Exercise goal: Every line from the one containing "The Panasonic Lithium" to the one containing "world, known for" in the records below, both included, must be set down exactly, and no other line.

Transcribed page contents:

##############################

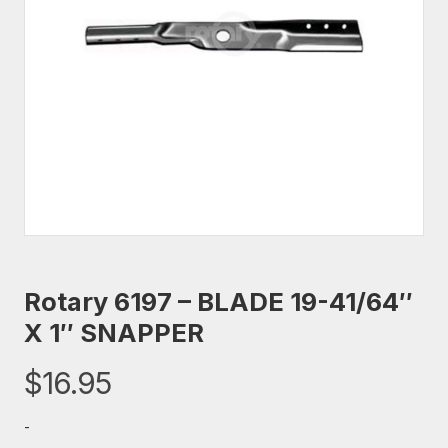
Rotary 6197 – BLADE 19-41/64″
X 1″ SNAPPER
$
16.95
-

##############################

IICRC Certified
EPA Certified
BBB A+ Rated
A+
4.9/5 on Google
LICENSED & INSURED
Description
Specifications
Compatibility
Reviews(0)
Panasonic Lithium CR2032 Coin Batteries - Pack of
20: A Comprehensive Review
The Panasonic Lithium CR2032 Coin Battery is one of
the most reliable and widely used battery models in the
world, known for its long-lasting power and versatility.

##############################

Written solution:
The Panasonic Lithium CR2032 Coin Battery is one of
the most reliable and widely used battery models in the
world, known for its long-lasting power and versatility.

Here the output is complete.